*** Data for review

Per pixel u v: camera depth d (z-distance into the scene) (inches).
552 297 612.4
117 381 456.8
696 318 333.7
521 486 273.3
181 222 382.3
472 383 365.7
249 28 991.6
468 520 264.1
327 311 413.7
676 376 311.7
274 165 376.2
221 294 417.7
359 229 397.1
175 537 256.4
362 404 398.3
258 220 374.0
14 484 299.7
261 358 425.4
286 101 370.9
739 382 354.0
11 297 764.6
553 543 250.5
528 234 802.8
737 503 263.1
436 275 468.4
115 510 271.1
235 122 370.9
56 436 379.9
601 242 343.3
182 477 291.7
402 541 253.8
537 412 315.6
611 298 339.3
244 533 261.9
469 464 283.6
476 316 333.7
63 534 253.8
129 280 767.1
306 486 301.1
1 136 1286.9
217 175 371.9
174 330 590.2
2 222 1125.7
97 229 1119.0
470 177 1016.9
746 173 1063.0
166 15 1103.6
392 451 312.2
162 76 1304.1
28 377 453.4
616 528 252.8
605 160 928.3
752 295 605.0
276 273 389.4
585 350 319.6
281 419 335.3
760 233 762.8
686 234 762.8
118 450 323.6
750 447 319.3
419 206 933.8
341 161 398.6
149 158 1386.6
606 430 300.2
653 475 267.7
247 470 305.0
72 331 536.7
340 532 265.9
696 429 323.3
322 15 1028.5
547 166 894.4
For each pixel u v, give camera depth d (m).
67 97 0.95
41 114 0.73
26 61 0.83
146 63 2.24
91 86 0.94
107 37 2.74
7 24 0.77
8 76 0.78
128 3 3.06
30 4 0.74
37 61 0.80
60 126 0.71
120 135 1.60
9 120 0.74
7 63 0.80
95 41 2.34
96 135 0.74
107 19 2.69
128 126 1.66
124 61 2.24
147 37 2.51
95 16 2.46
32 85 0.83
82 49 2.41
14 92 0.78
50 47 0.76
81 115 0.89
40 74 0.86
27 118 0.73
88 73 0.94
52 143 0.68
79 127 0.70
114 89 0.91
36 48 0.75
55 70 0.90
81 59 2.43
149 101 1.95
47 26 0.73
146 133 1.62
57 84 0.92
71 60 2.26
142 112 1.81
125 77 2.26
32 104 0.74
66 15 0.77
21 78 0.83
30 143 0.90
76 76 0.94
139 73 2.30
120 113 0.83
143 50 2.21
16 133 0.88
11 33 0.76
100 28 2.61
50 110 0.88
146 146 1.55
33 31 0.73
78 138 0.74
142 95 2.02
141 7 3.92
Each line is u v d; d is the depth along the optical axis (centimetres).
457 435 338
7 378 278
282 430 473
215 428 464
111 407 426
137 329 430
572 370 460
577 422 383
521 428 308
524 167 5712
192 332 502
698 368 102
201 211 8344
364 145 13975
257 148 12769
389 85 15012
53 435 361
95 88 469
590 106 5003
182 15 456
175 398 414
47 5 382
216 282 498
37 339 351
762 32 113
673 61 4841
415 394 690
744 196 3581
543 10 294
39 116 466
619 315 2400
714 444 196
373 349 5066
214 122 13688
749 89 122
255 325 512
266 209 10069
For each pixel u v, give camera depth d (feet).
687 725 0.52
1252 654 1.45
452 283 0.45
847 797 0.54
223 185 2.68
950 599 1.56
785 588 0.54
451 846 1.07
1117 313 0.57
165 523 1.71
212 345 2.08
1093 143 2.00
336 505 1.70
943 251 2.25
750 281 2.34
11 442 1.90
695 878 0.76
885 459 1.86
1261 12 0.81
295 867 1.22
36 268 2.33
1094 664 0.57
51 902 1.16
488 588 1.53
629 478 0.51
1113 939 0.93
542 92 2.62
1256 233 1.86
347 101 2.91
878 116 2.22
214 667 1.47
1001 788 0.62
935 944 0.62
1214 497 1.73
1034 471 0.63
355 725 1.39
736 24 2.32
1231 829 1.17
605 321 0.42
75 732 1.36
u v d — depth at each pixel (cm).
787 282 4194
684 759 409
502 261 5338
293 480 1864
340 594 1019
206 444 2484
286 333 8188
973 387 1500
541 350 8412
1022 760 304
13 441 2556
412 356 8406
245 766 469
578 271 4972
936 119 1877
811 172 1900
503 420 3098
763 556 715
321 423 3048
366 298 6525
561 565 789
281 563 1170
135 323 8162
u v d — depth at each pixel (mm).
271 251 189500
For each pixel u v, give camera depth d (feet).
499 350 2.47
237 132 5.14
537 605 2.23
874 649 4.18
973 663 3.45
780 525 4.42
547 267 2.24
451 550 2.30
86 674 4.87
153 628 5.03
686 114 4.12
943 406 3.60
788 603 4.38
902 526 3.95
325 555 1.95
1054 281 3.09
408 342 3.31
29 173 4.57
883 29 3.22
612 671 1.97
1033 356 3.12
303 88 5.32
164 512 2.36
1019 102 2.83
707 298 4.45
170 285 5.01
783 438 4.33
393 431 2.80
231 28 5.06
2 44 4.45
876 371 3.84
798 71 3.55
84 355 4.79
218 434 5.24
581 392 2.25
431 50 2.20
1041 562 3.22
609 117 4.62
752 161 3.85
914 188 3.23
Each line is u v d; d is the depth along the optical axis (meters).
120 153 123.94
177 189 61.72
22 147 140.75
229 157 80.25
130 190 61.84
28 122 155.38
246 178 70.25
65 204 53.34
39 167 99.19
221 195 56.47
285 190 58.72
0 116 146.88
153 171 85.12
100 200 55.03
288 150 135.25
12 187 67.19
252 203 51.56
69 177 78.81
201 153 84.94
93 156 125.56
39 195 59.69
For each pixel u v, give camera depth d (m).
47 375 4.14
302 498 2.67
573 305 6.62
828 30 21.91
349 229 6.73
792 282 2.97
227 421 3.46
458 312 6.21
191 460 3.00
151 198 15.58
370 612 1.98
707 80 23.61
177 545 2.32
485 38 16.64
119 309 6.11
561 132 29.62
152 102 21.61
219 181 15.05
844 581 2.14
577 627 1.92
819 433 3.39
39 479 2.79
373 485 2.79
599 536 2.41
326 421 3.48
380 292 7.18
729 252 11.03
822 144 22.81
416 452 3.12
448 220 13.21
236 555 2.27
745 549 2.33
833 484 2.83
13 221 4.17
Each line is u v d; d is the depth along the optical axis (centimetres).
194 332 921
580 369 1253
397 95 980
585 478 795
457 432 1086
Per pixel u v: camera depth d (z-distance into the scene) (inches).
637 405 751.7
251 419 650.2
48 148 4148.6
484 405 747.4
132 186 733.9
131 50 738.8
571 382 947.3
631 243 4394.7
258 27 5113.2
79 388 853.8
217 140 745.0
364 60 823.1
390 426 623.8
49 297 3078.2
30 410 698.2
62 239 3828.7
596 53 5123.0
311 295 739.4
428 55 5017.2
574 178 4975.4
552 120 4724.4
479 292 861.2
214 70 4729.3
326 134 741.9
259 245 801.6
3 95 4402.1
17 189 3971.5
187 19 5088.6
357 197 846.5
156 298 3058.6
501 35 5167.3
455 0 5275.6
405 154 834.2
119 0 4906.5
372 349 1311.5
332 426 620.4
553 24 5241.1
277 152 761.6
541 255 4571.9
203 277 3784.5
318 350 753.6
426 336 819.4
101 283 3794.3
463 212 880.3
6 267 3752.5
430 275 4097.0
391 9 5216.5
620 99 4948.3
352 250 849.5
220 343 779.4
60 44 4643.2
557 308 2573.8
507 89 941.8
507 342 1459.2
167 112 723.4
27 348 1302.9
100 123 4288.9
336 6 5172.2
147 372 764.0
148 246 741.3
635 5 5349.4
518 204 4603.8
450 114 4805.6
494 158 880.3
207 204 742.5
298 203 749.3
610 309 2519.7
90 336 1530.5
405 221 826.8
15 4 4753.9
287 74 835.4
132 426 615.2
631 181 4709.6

******

→ **Task statement**: Retype each line of the material above exactly.

→ **Response area**:
Per pixel u v: camera depth d (z-distance into the scene) (inches).
552 297 612.4
117 381 456.8
696 318 333.7
521 486 273.3
181 222 382.3
472 383 365.7
249 28 991.6
468 520 264.1
327 311 413.7
676 376 311.7
274 165 376.2
221 294 417.7
359 229 397.1
175 537 256.4
362 404 398.3
258 220 374.0
14 484 299.7
261 358 425.4
286 101 370.9
739 382 354.0
11 297 764.6
553 543 250.5
528 234 802.8
737 503 263.1
436 275 468.4
115 510 271.1
235 122 370.9
56 436 379.9
601 242 343.3
182 477 291.7
402 541 253.8
537 412 315.6
611 298 339.3
244 533 261.9
469 464 283.6
476 316 333.7
63 534 253.8
129 280 767.1
306 486 301.1
1 136 1286.9
217 175 371.9
174 330 590.2
2 222 1125.7
97 229 1119.0
470 177 1016.9
746 173 1063.0
166 15 1103.6
392 451 312.2
162 76 1304.1
28 377 453.4
616 528 252.8
605 160 928.3
752 295 605.0
276 273 389.4
585 350 319.6
281 419 335.3
760 233 762.8
686 234 762.8
118 450 323.6
750 447 319.3
419 206 933.8
341 161 398.6
149 158 1386.6
606 430 300.2
653 475 267.7
247 470 305.0
72 331 536.7
340 532 265.9
696 429 323.3
322 15 1028.5
547 166 894.4
For each pixel u v, give camera depth d (m).
67 97 0.95
41 114 0.73
26 61 0.83
146 63 2.24
91 86 0.94
107 37 2.74
7 24 0.77
8 76 0.78
128 3 3.06
30 4 0.74
37 61 0.80
60 126 0.71
120 135 1.60
9 120 0.74
7 63 0.80
95 41 2.34
96 135 0.74
107 19 2.69
128 126 1.66
124 61 2.24
147 37 2.51
95 16 2.46
32 85 0.83
82 49 2.41
14 92 0.78
50 47 0.76
81 115 0.89
40 74 0.86
27 118 0.73
88 73 0.94
52 143 0.68
79 127 0.70
114 89 0.91
36 48 0.75
55 70 0.90
81 59 2.43
149 101 1.95
47 26 0.73
146 133 1.62
57 84 0.92
71 60 2.26
142 112 1.81
125 77 2.26
32 104 0.74
66 15 0.77
21 78 0.83
30 143 0.90
76 76 0.94
139 73 2.30
120 113 0.83
143 50 2.21
16 133 0.88
11 33 0.76
100 28 2.61
50 110 0.88
146 146 1.55
33 31 0.73
78 138 0.74
142 95 2.02
141 7 3.92
Each line is u v d; d is the depth along the optical axis (centimetres).
457 435 338
7 378 278
282 430 473
215 428 464
111 407 426
137 329 430
572 370 460
577 422 383
521 428 308
524 167 5712
192 332 502
698 368 102
201 211 8344
364 145 13975
257 148 12769
389 85 15012
53 435 361
95 88 469
590 106 5003
182 15 456
175 398 414
47 5 382
216 282 498
37 339 351
762 32 113
673 61 4841
415 394 690
744 196 3581
543 10 294
39 116 466
619 315 2400
714 444 196
373 349 5066
214 122 13688
749 89 122
255 325 512
266 209 10069
For each pixel u v, give camera depth d (feet).
687 725 0.52
1252 654 1.45
452 283 0.45
847 797 0.54
223 185 2.68
950 599 1.56
785 588 0.54
451 846 1.07
1117 313 0.57
165 523 1.71
212 345 2.08
1093 143 2.00
336 505 1.70
943 251 2.25
750 281 2.34
11 442 1.90
695 878 0.76
885 459 1.86
1261 12 0.81
295 867 1.22
36 268 2.33
1094 664 0.57
51 902 1.16
488 588 1.53
629 478 0.51
1113 939 0.93
542 92 2.62
1256 233 1.86
347 101 2.91
878 116 2.22
214 667 1.47
1001 788 0.62
935 944 0.62
1214 497 1.73
1034 471 0.63
355 725 1.39
736 24 2.32
1231 829 1.17
605 321 0.42
75 732 1.36
u v d — depth at each pixel (cm).
787 282 4194
684 759 409
502 261 5338
293 480 1864
340 594 1019
206 444 2484
286 333 8188
973 387 1500
541 350 8412
1022 760 304
13 441 2556
412 356 8406
245 766 469
578 271 4972
936 119 1877
811 172 1900
503 420 3098
763 556 715
321 423 3048
366 298 6525
561 565 789
281 563 1170
135 323 8162
u v d — depth at each pixel (mm).
271 251 189500
For each pixel u v, give camera depth d (feet).
499 350 2.47
237 132 5.14
537 605 2.23
874 649 4.18
973 663 3.45
780 525 4.42
547 267 2.24
451 550 2.30
86 674 4.87
153 628 5.03
686 114 4.12
943 406 3.60
788 603 4.38
902 526 3.95
325 555 1.95
1054 281 3.09
408 342 3.31
29 173 4.57
883 29 3.22
612 671 1.97
1033 356 3.12
303 88 5.32
164 512 2.36
1019 102 2.83
707 298 4.45
170 285 5.01
783 438 4.33
393 431 2.80
231 28 5.06
2 44 4.45
876 371 3.84
798 71 3.55
84 355 4.79
218 434 5.24
581 392 2.25
431 50 2.20
1041 562 3.22
609 117 4.62
752 161 3.85
914 188 3.23
Each line is u v d; d is the depth along the optical axis (meters).
120 153 123.94
177 189 61.72
22 147 140.75
229 157 80.25
130 190 61.84
28 122 155.38
246 178 70.25
65 204 53.34
39 167 99.19
221 195 56.47
285 190 58.72
0 116 146.88
153 171 85.12
100 200 55.03
288 150 135.25
12 187 67.19
252 203 51.56
69 177 78.81
201 153 84.94
93 156 125.56
39 195 59.69
For each pixel u v, give camera depth d (m).
47 375 4.14
302 498 2.67
573 305 6.62
828 30 21.91
349 229 6.73
792 282 2.97
227 421 3.46
458 312 6.21
191 460 3.00
151 198 15.58
370 612 1.98
707 80 23.61
177 545 2.32
485 38 16.64
119 309 6.11
561 132 29.62
152 102 21.61
219 181 15.05
844 581 2.14
577 627 1.92
819 433 3.39
39 479 2.79
373 485 2.79
599 536 2.41
326 421 3.48
380 292 7.18
729 252 11.03
822 144 22.81
416 452 3.12
448 220 13.21
236 555 2.27
745 549 2.33
833 484 2.83
13 221 4.17
Each line is u v d; d is the depth along the optical axis (centimetres).
194 332 921
580 369 1253
397 95 980
585 478 795
457 432 1086
Per pixel u v: camera depth d (z-distance into the scene) (inches).
637 405 751.7
251 419 650.2
48 148 4148.6
484 405 747.4
132 186 733.9
131 50 738.8
571 382 947.3
631 243 4394.7
258 27 5113.2
79 388 853.8
217 140 745.0
364 60 823.1
390 426 623.8
49 297 3078.2
30 410 698.2
62 239 3828.7
596 53 5123.0
311 295 739.4
428 55 5017.2
574 178 4975.4
552 120 4724.4
479 292 861.2
214 70 4729.3
326 134 741.9
259 245 801.6
3 95 4402.1
17 189 3971.5
187 19 5088.6
357 197 846.5
156 298 3058.6
501 35 5167.3
455 0 5275.6
405 154 834.2
119 0 4906.5
372 349 1311.5
332 426 620.4
553 24 5241.1
277 152 761.6
541 255 4571.9
203 277 3784.5
318 350 753.6
426 336 819.4
101 283 3794.3
463 212 880.3
6 267 3752.5
430 275 4097.0
391 9 5216.5
620 99 4948.3
352 250 849.5
220 343 779.4
60 44 4643.2
557 308 2573.8
507 89 941.8
507 342 1459.2
167 112 723.4
27 348 1302.9
100 123 4288.9
336 6 5172.2
147 372 764.0
148 246 741.3
635 5 5349.4
518 204 4603.8
450 114 4805.6
494 158 880.3
207 204 742.5
298 203 749.3
610 309 2519.7
90 336 1530.5
405 221 826.8
15 4 4753.9
287 74 835.4
132 426 615.2
631 181 4709.6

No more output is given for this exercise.